Ante todo, la falta de control externo que detenta el poder judicial. En efecto, el Estado democrático de derecho se cimenta sobre el equilibrio de poderes separados que se limitan mutuamente. Cada uno de ellos debe ser independiente y soberano en su esfera, pero debe también estar controlado por los otros dos para evitar que se extralimite, pues los controles internos no bastan para autolimitarse. Por eso se debe impedir, por ejemplo, que el Ejecutivo disponga del poder ilimitado de clasificar algo como secreto de Estado: pues ese poder, como todos los demás, debe estar sometido a un control jurisdiccional externo. Pues bien, lo mismo sucede con el poder judicial propiamente dicho: ¿quién controla al controlador jurisdiccional?

El Consejo General del Poder Judicial controla internamente a la judicatura, pero ¿quién ejerce su necesario control externo? Aquí reside la extraordinaria relevancia del debate sobre la composición y nombramiento del CGPJ: ¿deben elegirlo por cooptación los miembros de las asociaciones de magistrados o deben elegirlo desde fuera los de más poderes del Estado? La postura del PP, a favor de la cooptación, me parece inadmisible, pues haría imposible cualquier control externo, sin el que todo poder tiende inevitablemente a caer en la extralimitación. Sánchez Ferlosio lo recordaba hace poco en estas páginas: dadle a cualquiera un arma, y, en ausencia de control, como las armas las carga el diablo, terminará por usarla indiscriminadamente. ¿Y existe arma más temible que el poder jurisdiccional?

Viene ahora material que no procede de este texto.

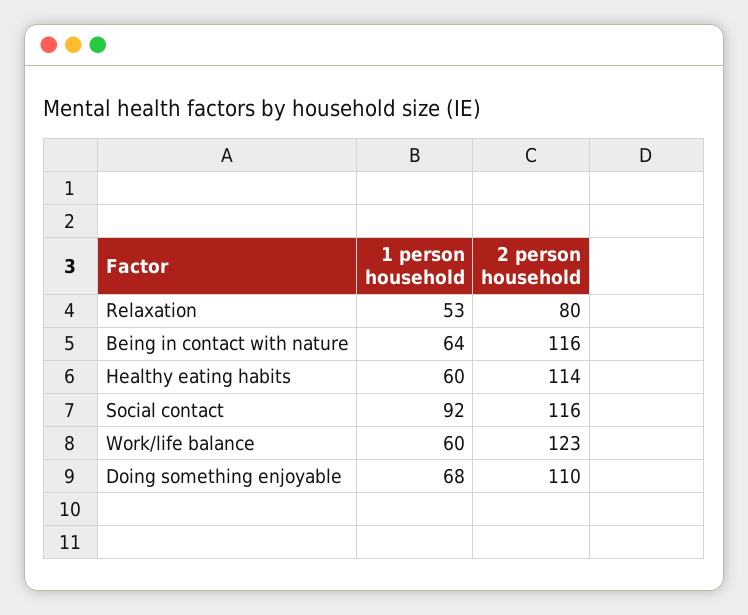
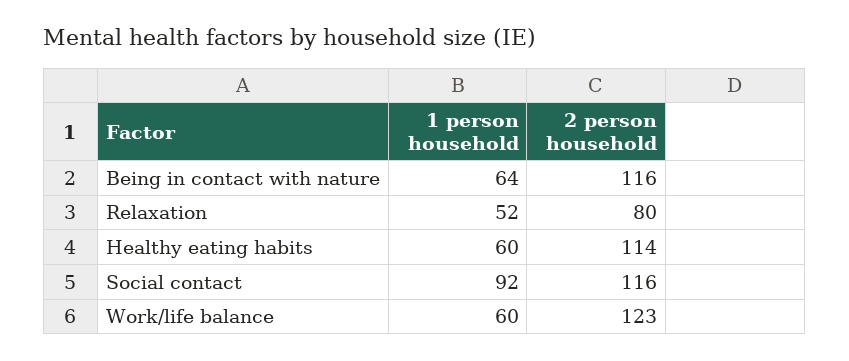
  {
    "1 person household": {
-     "Relaxation": 53,
+     "Relaxation": 52,
      "Being in contact with nature": 64,
      "Healthy eating habits": 60,
      "Social contact": 92,
-     "Work/life balance": 60,
+     "Work/life balance": 60
-     "Doing something enjoyable": 68
    },
    "2 person household": {
      "Relaxation": 80,
      "Being in contact with nature": 116,
      "Healthy eating habits": 114,
      "Social contact": 116,
-     "Work/life balance": 123,
+     "Work/life balance": 123
-     "Doing something enjoyable": 110
    }
  }

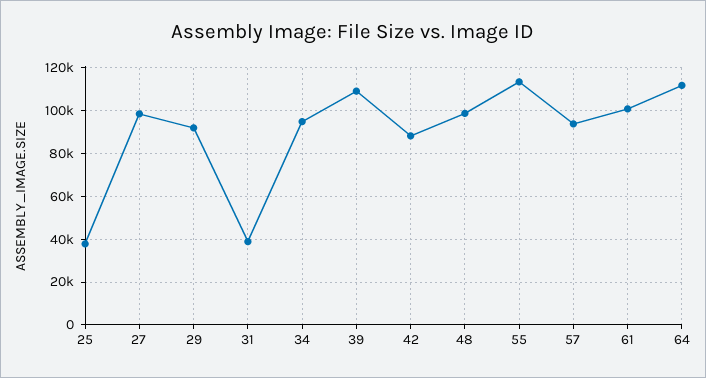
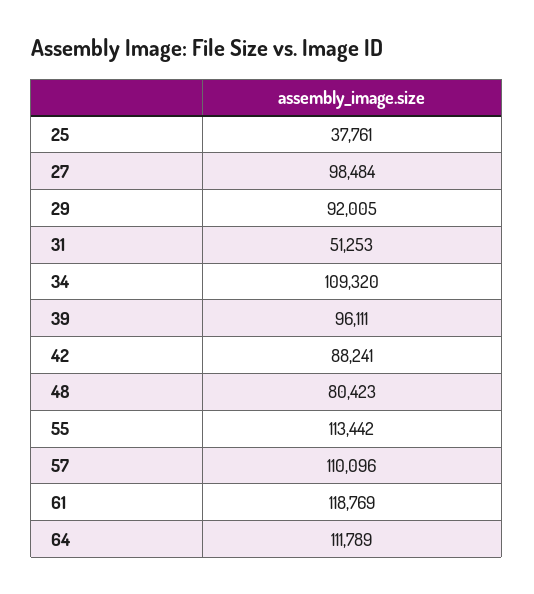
  {
    "25": 37761,
    "27": 98484,
    "29": 92005,
-   "31": 40000,
+   "31": 51253,
-   "34": 95000,
+   "34": 109320,
-   "39": 110000,
+   "39": 96111,
    "42": 88241,
-   "48": 100000,
+   "48": 80423,
    "55": 113442,
-   "57": 95000,
+   "57": 110096,
-   "61": 100000,
+   "61": 118769,
    "64": 111789
  }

Y esa posibilidad de extralimitarse crece al combinarse con las peculiaridades de la carrera judicial, cuyos procedimientos de acceso y ascenso están basados en la ocupación soberana de plazas en propiedad (mientras que los demás funcionarios dependen jerárquicamente de ejecutivos revocables), lo que hace posible un ejercicio personalista del poder, basado en la patrimonialización de los cargos. Desde Weber hemos aprendido a identificar el antiguo régimen con el patrimonialismo y, por tanto, a entender el Estado de derecho como despatrimonialización de la justicia, lo que exige sustituir al ejercicio discrecional del poder personal por la estricta obediencia a reglas formales de procedimiento. Pero para ello hace falta el imperio de la ley y sobran los jueces campeadores, que patrimonializan sus cargos cuando los ponen a la disposición de sus intereses personales, con grave riesgo de servir oscuros compromisos o espurias complicidades.